# Cooling a hot metal barn



## mamato3 (Nov 1, 2008)

Ive had rabbits in there for 2 yrs last yr i know it got hot but i think its hotter in there this yr. We been under a heat adviser for the last week with temps above 100. I bought a temperature gauge does inside and outside temps. Ive been keeping the temp inside the barn at 90 degrees. Thats with 7 fans going and me spraying the roof 2 times a day. Im hoping by spring to have the the insulation done in there. But can afford it right know. The barn faces east with a garage door and a little door on that side both open the west side has 1 window. We also pulled down 1 metal sheet at the peak on both ends and there are 2 vents on each side at the bottom of the barn. Ive got 2 fans up in the rafters 1 in the west side blowing out and the other in the middle of the barn blowing air towards the end fan. 1 sucking air in from the window. And the rest at the end of the cages or sides blowing on the rabbits. Ive got 1 fan per 2 rabbits. I also do frozen water jugs. What can i do differently?


----------



## Old Swampgirl (Sep 28, 2008)

Is there any way you can open the bottom sides like under the hanging cages? I saw an old rabbit barn that had openings all along the lower sides of the buildings covered with hardware cloth to keep the varmints out. The guy had two huge fans on the upper sides of one end. This pulled the air from the side vents & pushed it out. This circulation of air helped to cool his rabbits. He did not like to put fans directly on the rabbitts as he thought they might inhale to much dust/fines.


----------



## Pat Lamar (Jun 19, 2002)

We used a swamp cooler at one end of our metal barn, plus sprinklers on the roof and shade trees the full length of the barn. And yes... our barn is open-ventilated, too! The swamp cooler was placed high... heat rises to the top and cool air sinks. It worked great! Temps are usually 90+ with lots of days over 100 degrees here in eastern WA state during the summer months.

Pat Lamar


----------



## mamato3 (Nov 1, 2008)

so it sounds like im doing everything i can right know swamp cooler is in the works for next yr to i would love to open the bottom but i much rather save my money for insulation and cages. I might open 1 side and see. Part of the reason i opened the tops i thought it would push the hot air out easier but it seams hotter in there know. Im thinking of planting some fruit trees, bushes and vines on the sides this fall or spring but have to be careful as my only sunny spot is in front of the barn which is my garden. Got to have my tomatoes


----------



## Pat Lamar (Jun 19, 2002)

I wasn't able to convince my hubby to open the bottom, either, so he left a portion of the front open, instead. Indeed, he learned and did better with our 2nd barn. And, like you, our tomatoes were in the front of the barn, so the shade trees lined the back of the barn. Yes, it surely sounds like you're doing everything right so far.

Pat Lamar


----------



## grumpy (Feb 17, 2009)

mamato: given the set of circumstances you have to work with, you're doing everything you possibly can to cool the building. 

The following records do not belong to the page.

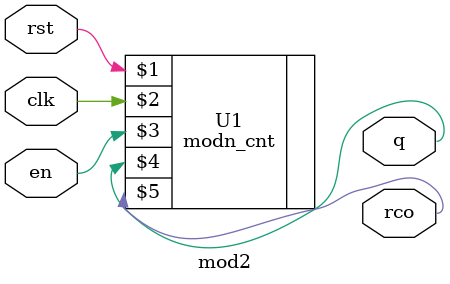
<source format=v>
module mod2 (rst, clk, en, q, rco);

input wire clk, en, rst;
output wire  q;
output wire rco;


modn_cnt #(1, 2) U1 (rst, clk, en, q, rco); // mod2

endmodule



</source>
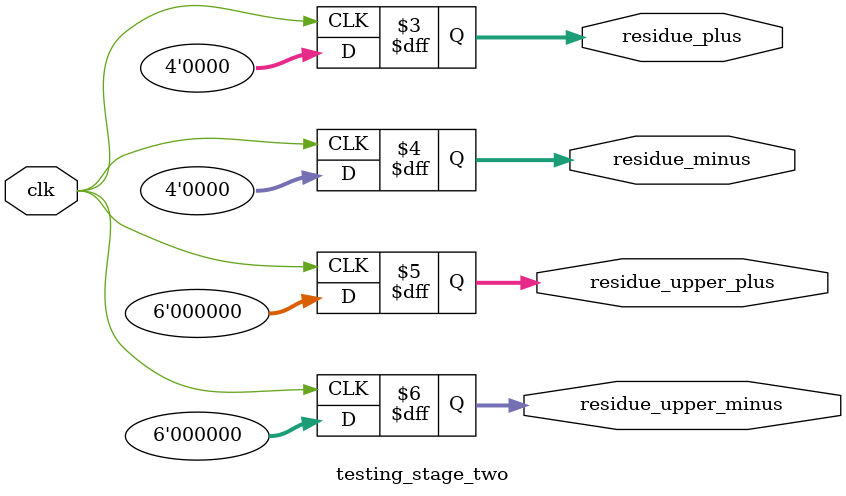
<source format=v>
module testing_stage_two(clk,residue_plus,residue_minus,residue_upper_plus,residue_upper_minus);

input clk;
output[3:0] residue_plus,residue_minus;
output[5:0] residue_upper_plus,residue_upper_minus;
reg[3:0] residue_plus,residue_minus;
reg[5:0] residue_upper_plus,residue_upper_minus;


initial begin
	residue_minus=4'b0;
	residue_plus=4'b0;
	residue_upper_plus=6'b0;
	residue_upper_minus=6'b0;
end

always @(posedge clk) begin
	residue_minus=4'b0;
	residue_plus=4'b0;
	residue_upper_plus=6'b0;
	residue_upper_minus=6'b0;
end


endmodule

</source>
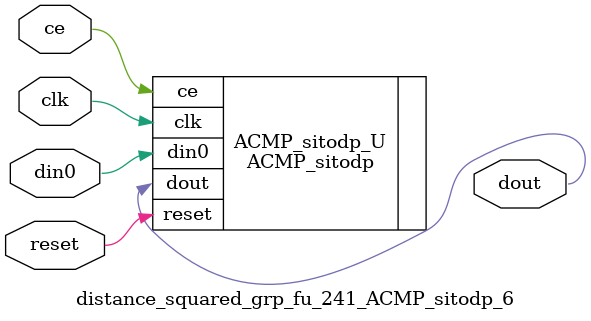
<source format=v>

`timescale 1 ns / 1 ps
module distance_squared_grp_fu_241_ACMP_sitodp_6(
    clk,
    reset,
    ce,
    din0,
    dout);

parameter ID = 32'd1;
parameter NUM_STAGE = 32'd1;
parameter din0_WIDTH = 32'd1;
parameter dout_WIDTH = 32'd1;
input clk;
input reset;
input ce;
input[din0_WIDTH - 1:0] din0;
output[dout_WIDTH - 1:0] dout;



ACMP_sitodp #(
.ID( ID ),
.NUM_STAGE( 4 ),
.din0_WIDTH( din0_WIDTH ),
.dout_WIDTH( dout_WIDTH ))
ACMP_sitodp_U(
    .clk( clk ),
    .reset( reset ),
    .ce( ce ),
    .din0( din0 ),
    .dout( dout ));

endmodule

</source>
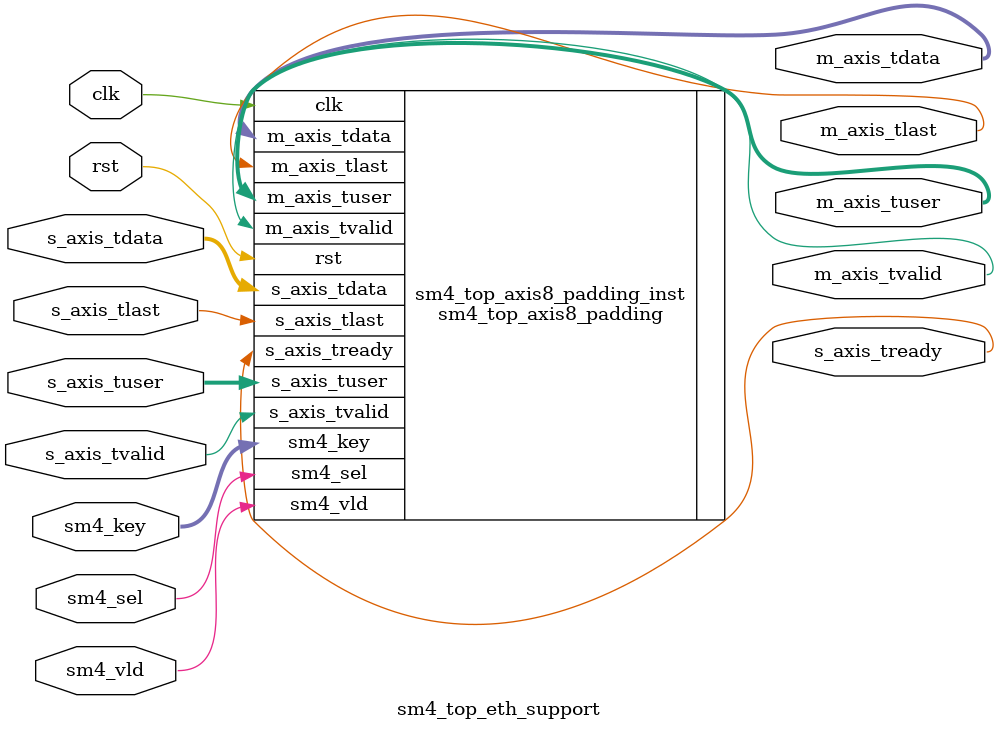
<source format=v>
`timescale 1ns / 100ps
module sm4_top_eth_support (
    input  wire         clk,
    input  wire         rst,

    input  wire         sm4_vld,
    input  wire [127:0] sm4_key, // 复位后，无需置sm4_vld，sm4_key和sm4_sel也会生效。
    input  wire         sm4_sel, // 0: encrypt, 1: decrypt

    input  wire [7  :0] s_axis_tdata,
    input  wire         s_axis_tvalid,
    input  wire         s_axis_tlast,
    output wire         s_axis_tready,
    input  wire [7  :0] s_axis_tuser,

    output wire [7  :0] m_axis_tdata,
    output wire         m_axis_tvalid,
    output wire         m_axis_tlast,
    output wire [7  :0] m_axis_tuser
);

sm4_top_axis8_padding  sm4_top_axis8_padding_inst (
    .clk(clk),
    .rst(rst),
    .sm4_vld(sm4_vld),
    .sm4_key(sm4_key),
    .sm4_sel(sm4_sel),
    .s_axis_tdata(s_axis_tdata),
    .s_axis_tvalid(s_axis_tvalid),
    .s_axis_tlast(s_axis_tlast),
    .s_axis_tready(s_axis_tready),
    .s_axis_tuser(s_axis_tuser),
    .m_axis_tdata(m_axis_tdata),
    .m_axis_tvalid(m_axis_tvalid),
    .m_axis_tlast(m_axis_tlast),
    .m_axis_tuser(m_axis_tuser)
    );
endmodule

</source>
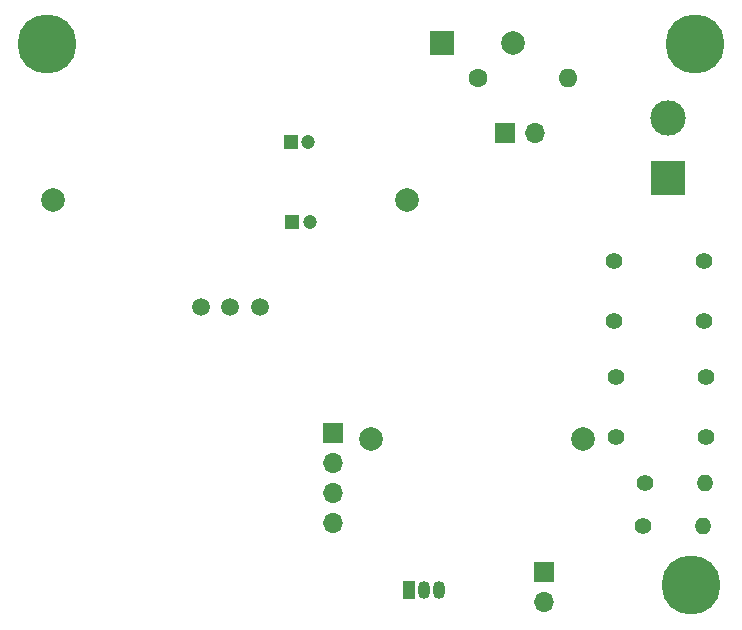
<source format=gbr>
%TF.GenerationSoftware,KiCad,Pcbnew,7.0.7*%
%TF.CreationDate,2025-12-05T14:06:05+01:00*%
%TF.ProjectId,centralv2,63656e74-7261-46c7-9632-2e6b69636164,rev?*%
%TF.SameCoordinates,Original*%
%TF.FileFunction,Soldermask,Bot*%
%TF.FilePolarity,Negative*%
%FSLAX46Y46*%
G04 Gerber Fmt 4.6, Leading zero omitted, Abs format (unit mm)*
G04 Created by KiCad (PCBNEW 7.0.7) date 2025-12-05 14:06:05*
%MOMM*%
%LPD*%
G01*
G04 APERTURE LIST*
%ADD10C,1.397000*%
%ADD11C,2.000000*%
%ADD12C,1.500000*%
%ADD13R,1.700000X1.700000*%
%ADD14O,1.700000X1.700000*%
%ADD15C,5.000000*%
%ADD16R,1.200000X1.200000*%
%ADD17C,1.200000*%
%ADD18R,3.000000X3.000000*%
%ADD19C,3.000000*%
%ADD20R,1.050000X1.500000*%
%ADD21O,1.050000X1.500000*%
%ADD22C,1.400000*%
%ADD23O,1.400000X1.400000*%
%ADD24R,2.000000X2.000000*%
%ADD25C,1.600000*%
%ADD26O,1.600000X1.600000*%
G04 APERTURE END LIST*
D10*
%TO.C,Reset*%
X109760000Y-59560000D03*
X117380000Y-59560000D03*
X109760000Y-64640000D03*
X117380000Y-64640000D03*
%TD*%
D11*
%TO.C,PIR1*%
X62300000Y-54410000D03*
X92300000Y-54410000D03*
D12*
X74800000Y-63410000D03*
X77300000Y-63410000D03*
X79800000Y-63410000D03*
%TD*%
D13*
%TO.C,Fotoresistencia1*%
X103840000Y-85855000D03*
D14*
X103840000Y-88395000D03*
%TD*%
D13*
%TO.C,Uart*%
X85990000Y-74070000D03*
D14*
X85990000Y-76610000D03*
X85990000Y-79150000D03*
X85990000Y-81690000D03*
%TD*%
D15*
%TO.C,REF3*%
X116310000Y-87020000D03*
%TD*%
D10*
%TO.C,Boot*%
X109990000Y-69330000D03*
X117610000Y-69330000D03*
X109990000Y-74410000D03*
X117610000Y-74410000D03*
%TD*%
D16*
%TO.C,C2*%
X82560000Y-56220000D03*
D17*
X84060000Y-56220000D03*
%TD*%
D18*
%TO.C,Alimentacion220V*%
X114340000Y-52550000D03*
D19*
X114340000Y-47470000D03*
%TD*%
D16*
%TO.C,C1*%
X82420000Y-49510000D03*
D17*
X83920000Y-49510000D03*
%TD*%
D20*
%TO.C,U3*%
X92400000Y-87370000D03*
D21*
X93670000Y-87370000D03*
X94940000Y-87370000D03*
%TD*%
D15*
%TO.C,REF3*%
X61800000Y-41190000D03*
%TD*%
D22*
%TO.C,R2*%
X112240000Y-82010000D03*
D23*
X117320000Y-82010000D03*
%TD*%
D13*
%TO.C,LP*%
X100595000Y-48680000D03*
D14*
X103135000Y-48680000D03*
%TD*%
D24*
%TO.C,PS2*%
X95200000Y-41060000D03*
D11*
X101200000Y-41060000D03*
X89200000Y-74660000D03*
X107200000Y-74660000D03*
%TD*%
D15*
%TO.C,REF3*%
X116660000Y-41180000D03*
%TD*%
D25*
%TO.C,Res_F*%
X98290000Y-44050000D03*
D26*
X105910000Y-44050000D03*
%TD*%
D22*
%TO.C,R1*%
X112390000Y-78350000D03*
D23*
X117470000Y-78350000D03*
%TD*%
M02*

</source>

last year, just about this time, my son and i "bit" the bullet and bought the insulation for the "rabbit room". i got upset over seeing the rabbits in so much misery because of the heat. it was sure a rough two days getting that insulation in though. i thought i was going to melt down into my shorts before we were through.

check out craigslist: sometimes you can get some really good deals there and could quite possibly come across some insulation pretty cheap.

good luck

grumpy.


----------



## KimTN (Jan 16, 2007)

Hi,
We used that TEC-foil insulation for our metal building. It looks like bubble wrap with aluminum foil fused to it. I couldn't believe the difference when it was put up. Stops all the radiant heat. It worked so well, we put it under the house on the floor joist and it kept the floors toasty warm in winter. Works very well but is expensive. You can put it up in the metal building with that allpurpose glue in a caulk gun. Our rabbits are really liking the difference in temp in their barn. Just a few well placed fans keeps them cool.


----------



## MaggieJ (Feb 6, 2006)

KimTN said:


> We used that TEC-foil insulation for our metal building. It looks like bubble wrap with aluminum foil fused to it. I couldn't believe the difference when it was put up.


This is an excellent product. We used a similar product (I believe the brand name was Ayr-Foil) in our animal shed and were very pleased with it. We just stapled it to the rafters. 
It was very expensive in smaller rolls, but we paid very little more for a double size and had plenty left over for other projects. Good stuff!


----------